Hi, Just something that occurs to me as I write up my dissertation - I keep on thinking it would be nice to be able to cite some basic figures to back up a point I am making, eg. how many times Wikipedia is edited on a given day or how many pages link to this policy page - as I asked in an email to the wikipedia-l list, which has mysteriously vanished from the archives (August 11, entitled "What links here?"). I realise these could be done by going to the recent changes or special pages and counting them all, but I'm basically too lazy to do that - we're talking about thousands of pages here, right? I'm also thinking this is something that many people would be interested in finding out and writing about. So what I'm asking is that to help researchers generally, wouldn't it be an idea to identify some quick database hacks that we could provide - almost like a kate's tools function? Or are these available on the MediaWiki pages? If they are, and I've looked at some database related pages, they're certainly not so understandable from the perspective of someone who just wants to use basic functions.
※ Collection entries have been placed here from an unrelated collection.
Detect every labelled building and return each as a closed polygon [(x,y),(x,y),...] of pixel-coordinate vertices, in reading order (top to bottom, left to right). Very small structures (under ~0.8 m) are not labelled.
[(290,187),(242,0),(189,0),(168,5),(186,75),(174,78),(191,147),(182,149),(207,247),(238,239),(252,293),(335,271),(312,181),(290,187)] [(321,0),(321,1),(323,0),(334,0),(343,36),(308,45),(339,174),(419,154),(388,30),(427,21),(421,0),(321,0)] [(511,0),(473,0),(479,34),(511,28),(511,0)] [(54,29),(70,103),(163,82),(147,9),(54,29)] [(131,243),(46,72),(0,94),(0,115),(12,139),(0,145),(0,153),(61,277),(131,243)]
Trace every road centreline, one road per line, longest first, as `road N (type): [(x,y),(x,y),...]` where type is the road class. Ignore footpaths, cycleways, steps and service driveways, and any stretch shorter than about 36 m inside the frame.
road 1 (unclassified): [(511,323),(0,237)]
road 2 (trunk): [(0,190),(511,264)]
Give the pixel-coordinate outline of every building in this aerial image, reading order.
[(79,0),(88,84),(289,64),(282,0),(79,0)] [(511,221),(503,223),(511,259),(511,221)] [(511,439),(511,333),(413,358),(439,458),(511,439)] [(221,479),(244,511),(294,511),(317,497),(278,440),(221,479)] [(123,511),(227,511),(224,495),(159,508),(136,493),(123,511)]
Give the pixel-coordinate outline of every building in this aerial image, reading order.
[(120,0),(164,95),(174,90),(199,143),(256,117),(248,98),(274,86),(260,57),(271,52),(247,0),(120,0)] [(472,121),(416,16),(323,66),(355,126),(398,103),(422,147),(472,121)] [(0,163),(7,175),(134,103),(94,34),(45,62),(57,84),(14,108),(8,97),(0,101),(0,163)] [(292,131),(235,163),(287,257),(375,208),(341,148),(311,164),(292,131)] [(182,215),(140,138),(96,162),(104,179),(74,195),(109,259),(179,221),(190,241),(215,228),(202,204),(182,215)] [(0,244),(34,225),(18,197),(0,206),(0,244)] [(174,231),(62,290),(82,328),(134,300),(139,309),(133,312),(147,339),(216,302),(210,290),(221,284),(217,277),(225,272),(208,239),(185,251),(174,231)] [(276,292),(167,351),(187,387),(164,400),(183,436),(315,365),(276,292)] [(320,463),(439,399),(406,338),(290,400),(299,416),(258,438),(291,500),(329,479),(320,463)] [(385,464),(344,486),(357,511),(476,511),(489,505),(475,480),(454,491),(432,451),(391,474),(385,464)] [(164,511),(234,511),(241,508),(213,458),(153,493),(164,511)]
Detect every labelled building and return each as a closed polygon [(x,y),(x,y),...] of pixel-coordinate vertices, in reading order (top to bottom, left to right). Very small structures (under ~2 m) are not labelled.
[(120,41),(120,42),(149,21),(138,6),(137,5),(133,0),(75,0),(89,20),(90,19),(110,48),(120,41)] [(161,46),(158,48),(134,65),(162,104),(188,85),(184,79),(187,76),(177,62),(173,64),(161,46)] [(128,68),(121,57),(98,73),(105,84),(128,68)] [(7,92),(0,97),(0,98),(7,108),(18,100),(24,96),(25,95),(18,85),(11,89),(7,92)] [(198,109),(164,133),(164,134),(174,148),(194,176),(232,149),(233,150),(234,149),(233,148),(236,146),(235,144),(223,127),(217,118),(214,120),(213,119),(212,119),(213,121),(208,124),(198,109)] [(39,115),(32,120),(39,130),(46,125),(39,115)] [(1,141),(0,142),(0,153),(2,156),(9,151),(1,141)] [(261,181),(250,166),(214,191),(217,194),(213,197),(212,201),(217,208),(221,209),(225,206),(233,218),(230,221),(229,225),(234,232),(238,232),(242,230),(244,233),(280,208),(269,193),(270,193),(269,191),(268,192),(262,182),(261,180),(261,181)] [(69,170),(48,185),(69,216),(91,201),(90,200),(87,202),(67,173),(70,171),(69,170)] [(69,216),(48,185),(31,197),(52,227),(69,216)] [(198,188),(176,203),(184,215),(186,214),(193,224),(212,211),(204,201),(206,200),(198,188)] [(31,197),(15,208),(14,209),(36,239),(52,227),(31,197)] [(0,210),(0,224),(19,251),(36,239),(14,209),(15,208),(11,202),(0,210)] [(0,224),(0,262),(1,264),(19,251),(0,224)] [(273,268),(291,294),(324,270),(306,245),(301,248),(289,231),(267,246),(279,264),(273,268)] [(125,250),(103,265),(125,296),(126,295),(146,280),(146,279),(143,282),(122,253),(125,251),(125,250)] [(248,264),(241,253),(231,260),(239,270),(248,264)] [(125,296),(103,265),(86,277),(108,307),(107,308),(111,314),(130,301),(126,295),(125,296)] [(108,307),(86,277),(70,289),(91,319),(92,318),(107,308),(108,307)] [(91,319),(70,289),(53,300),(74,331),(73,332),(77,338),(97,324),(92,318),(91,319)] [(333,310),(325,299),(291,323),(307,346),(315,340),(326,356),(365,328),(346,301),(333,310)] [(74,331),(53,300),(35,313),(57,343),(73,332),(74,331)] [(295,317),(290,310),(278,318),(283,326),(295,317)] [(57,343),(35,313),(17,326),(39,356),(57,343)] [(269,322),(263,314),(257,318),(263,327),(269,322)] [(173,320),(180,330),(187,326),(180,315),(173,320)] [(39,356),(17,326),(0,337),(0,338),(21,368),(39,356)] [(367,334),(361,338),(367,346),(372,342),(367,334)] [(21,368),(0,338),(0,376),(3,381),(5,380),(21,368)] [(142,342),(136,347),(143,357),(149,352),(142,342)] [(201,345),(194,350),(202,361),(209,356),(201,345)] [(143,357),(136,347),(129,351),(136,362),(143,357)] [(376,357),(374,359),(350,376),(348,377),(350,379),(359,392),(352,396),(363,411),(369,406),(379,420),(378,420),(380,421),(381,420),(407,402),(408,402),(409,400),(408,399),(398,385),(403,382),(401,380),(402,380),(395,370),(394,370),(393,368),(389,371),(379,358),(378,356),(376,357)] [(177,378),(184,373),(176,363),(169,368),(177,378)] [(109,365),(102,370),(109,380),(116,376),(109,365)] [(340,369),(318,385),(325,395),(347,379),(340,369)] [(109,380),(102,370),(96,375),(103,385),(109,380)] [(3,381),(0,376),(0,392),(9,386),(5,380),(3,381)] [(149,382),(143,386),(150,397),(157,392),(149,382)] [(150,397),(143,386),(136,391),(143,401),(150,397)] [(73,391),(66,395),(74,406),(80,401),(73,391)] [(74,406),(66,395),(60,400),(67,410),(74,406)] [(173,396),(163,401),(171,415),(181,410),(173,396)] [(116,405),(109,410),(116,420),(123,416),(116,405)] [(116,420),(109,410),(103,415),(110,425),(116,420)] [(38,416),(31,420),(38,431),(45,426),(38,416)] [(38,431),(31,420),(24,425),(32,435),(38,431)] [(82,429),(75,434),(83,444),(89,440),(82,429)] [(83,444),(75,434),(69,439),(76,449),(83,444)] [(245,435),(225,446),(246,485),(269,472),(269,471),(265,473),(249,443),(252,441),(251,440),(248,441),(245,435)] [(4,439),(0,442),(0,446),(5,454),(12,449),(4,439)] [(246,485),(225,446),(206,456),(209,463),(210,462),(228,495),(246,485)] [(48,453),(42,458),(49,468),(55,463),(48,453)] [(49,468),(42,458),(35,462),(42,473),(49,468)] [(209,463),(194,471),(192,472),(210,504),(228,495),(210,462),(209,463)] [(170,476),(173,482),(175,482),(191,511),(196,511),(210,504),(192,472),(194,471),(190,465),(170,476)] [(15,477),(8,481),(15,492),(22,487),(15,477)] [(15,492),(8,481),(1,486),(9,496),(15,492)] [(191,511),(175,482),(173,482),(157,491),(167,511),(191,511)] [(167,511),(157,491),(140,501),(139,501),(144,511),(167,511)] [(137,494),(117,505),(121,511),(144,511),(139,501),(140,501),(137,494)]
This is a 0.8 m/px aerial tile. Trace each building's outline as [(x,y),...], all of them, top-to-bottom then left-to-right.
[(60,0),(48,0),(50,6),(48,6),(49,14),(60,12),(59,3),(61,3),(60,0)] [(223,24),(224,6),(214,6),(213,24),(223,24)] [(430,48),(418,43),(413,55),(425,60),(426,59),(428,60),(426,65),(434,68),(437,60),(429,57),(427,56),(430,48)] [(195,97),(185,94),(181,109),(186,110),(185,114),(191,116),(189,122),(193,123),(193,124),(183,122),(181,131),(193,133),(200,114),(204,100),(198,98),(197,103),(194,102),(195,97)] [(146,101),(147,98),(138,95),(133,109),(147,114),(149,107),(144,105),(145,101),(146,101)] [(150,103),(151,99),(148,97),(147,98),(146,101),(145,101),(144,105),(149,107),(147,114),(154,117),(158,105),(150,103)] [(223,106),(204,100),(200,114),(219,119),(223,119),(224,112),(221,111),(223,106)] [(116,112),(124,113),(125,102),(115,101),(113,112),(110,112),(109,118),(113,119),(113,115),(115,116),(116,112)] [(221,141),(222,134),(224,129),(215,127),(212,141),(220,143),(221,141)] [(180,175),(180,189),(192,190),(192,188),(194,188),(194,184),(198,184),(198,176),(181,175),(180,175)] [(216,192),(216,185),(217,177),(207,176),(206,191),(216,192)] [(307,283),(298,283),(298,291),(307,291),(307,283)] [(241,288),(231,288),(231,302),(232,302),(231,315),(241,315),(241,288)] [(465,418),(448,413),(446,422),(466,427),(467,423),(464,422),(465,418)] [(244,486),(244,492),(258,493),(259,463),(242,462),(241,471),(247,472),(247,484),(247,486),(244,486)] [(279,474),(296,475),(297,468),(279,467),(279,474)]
You might be thinking of sending me to a page like http://meta.wikimedia.org/wiki/Links_table - but *what does it mean?* Can someone either help me out, or suggest what we could do about this in the future?
Cheers, Cormac
Cormac Lawler wrote:
Just something that occurs to me as I write up my dissertation - I keep on thinking it would be nice to be able to cite some basic figures to back up a point I am making, eg. how many times Wikipedia is edited on a given day or how many pages link to this policy page - as I asked in an email to the wikipedia-l list, which has mysteriously vanished from the archives (August 11, entitled "What links here?"). I realise these could be done by going to the recent changes or special pages and counting them all, but I'm basically too lazy to do that.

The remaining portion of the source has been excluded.